A mid-level Chinese safety official, Yang Dacai was photographed at the scene of a deadly bus accident in Shanxi Province in 2012 wearing watches several times more expensive than his $15,000 salary. Outraged Chinese blogdom nicknamed him “Brother Watch,” and he was sentenced in September 2013 to 14 years in prison for corruption. It was a stern lesson to high-flying Chinese administrators, who often grease the wheels of business deals with under-the-table gifts.

“Everyone’s trying to weather the storm in Chinese officialdom,” Brennan added. “A lot of government officials boxed up some of those Chanel purses that were very obviously Chanel or Gucci and sent them here to their kids who are studying in the United States.”

But the crackdown hasn’t entirely discouraged spending, and the Chinese are figuring out new ways to spend. Chinese consumers are now purchasing more luxury goods abroad, traveling to New York and Paris to buy handbags and pens, buying more than 60% of their luxury goods outside of the country. (In 2012, they were already far and away the world’s largest international tourism spenders, dishing out a total of $102 billion.) And they’re buying fewer flashy goods at home. Women, who are not as often in the discerning public eye, are buying goods at accelerating rates, with cosmetics and women’s apparel sales up 10% in 2013.

“There is a paradox at the heart of the Chinese entrepreneur,” the chief researcher for the Hurun Report, Rupert Hoogewerf said in the study. “On the one hand they want to stay discreet, and on the other hand, they are currently buying more Rolls-Royces and luxury watches than any other nation.”

China’s luxury market is still a hot target.
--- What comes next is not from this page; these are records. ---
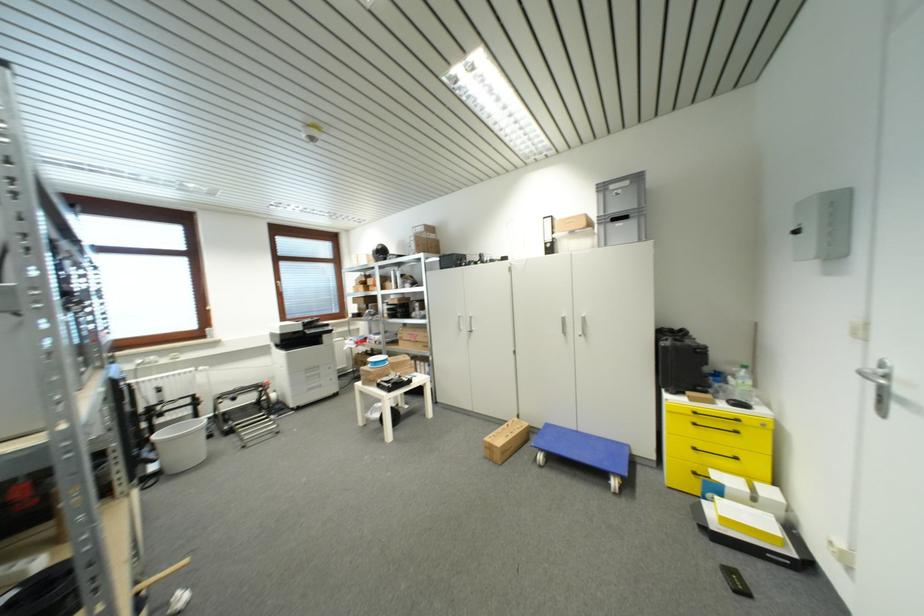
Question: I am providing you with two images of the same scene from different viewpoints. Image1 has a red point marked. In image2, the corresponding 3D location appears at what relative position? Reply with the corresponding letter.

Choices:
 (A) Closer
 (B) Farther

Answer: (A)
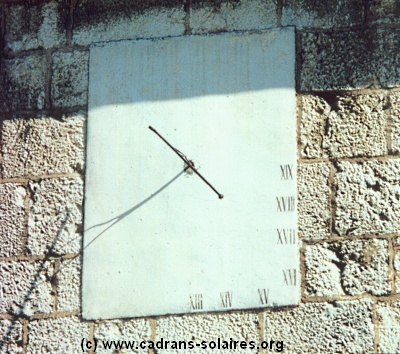
Identify the location of blank space at top of clock. This screenshot has width=400, height=354. (192, 84).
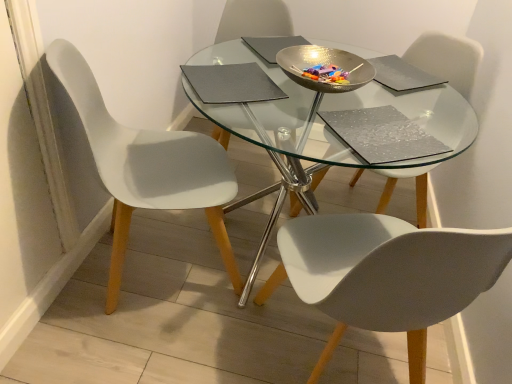
Question: From their relative heights in the image, would you say hammered metal bowl at center is taller or shorter than matte gray pad at upper center, which is the first pad from top to bottom?

Choices:
 (A) short
 (B) tall

Answer: (B)

Question: Considering the relative positions of hammered metal bowl at center and matte gray pad at upper center, which is the first pad from top to bottom, in the image provided, is hammered metal bowl at center to the left or to the right of matte gray pad at upper center, which is the first pad from top to bottom,?

Choices:
 (A) left
 (B) right

Answer: (B)

Question: Estimate the real-world distances between objects in this image. Which object is farther from the hammered metal bowl at center?

Choices:
 (A) white matte chair at left, which is the 1th chair in left-to-right order
 (B) matte gray pad at center, which is counted as the second pad, starting from the bottom
 (C) white matte chair at center, the second chair positioned from the left
 (D) matte gray pad at upper right, which is counted as the second pad, starting from the top
 (E) matte gray pad at upper center, positioned as the 4th pad in bottom-to-top order

Answer: (C)

Question: Considering the real-world distances, which object is farthest from the silver textured pad at center, the fourth pad positioned from the top?

Choices:
 (A) matte gray pad at upper center, positioned as the 4th pad in bottom-to-top order
 (B) hammered metal bowl at center
 (C) white matte chair at center, which appears as the third chair when viewed from the left
 (D) transparent glass table at center
 (E) white matte chair at center, which ranks as the second chair in right-to-left order

Answer: (C)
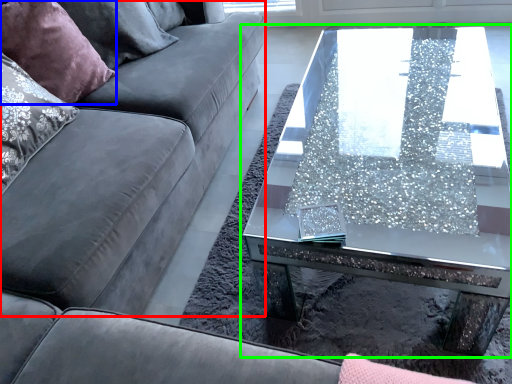
Question: Which is farther away from couch (highlighted by a red box)? pillow (highlighted by a blue box) or coffee table (highlighted by a green box)?

Choices:
 (A) pillow
 (B) coffee table

Answer: (B)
Fashion icons like Coco Chanel and Elizabeth Taylor have an outsized influence in the country, and any brand associated with a celebrity gets immediate buzz in China’s active social media sphere, says Brennan. “A lot of the cachet comes from the value that’s inherent in these products because of the brand,” said Brennan, “and some of the people who have inspired these brands are famous.”